++++ Extracted information

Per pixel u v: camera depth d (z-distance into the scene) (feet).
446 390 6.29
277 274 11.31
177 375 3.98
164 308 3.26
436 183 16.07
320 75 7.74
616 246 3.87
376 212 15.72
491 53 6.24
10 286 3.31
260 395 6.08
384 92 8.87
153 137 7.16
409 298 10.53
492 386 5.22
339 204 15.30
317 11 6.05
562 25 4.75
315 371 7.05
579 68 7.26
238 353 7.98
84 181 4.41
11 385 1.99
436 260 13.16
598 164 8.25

++++++++

• What is being asked:
Set down exactly the line with "409 298 10.53" and each line after it up to the end of the records, adding nothing.

• Task answer:
409 298 10.53
492 386 5.22
339 204 15.30
317 11 6.05
562 25 4.75
315 371 7.05
579 68 7.26
238 353 7.98
84 181 4.41
11 385 1.99
436 260 13.16
598 164 8.25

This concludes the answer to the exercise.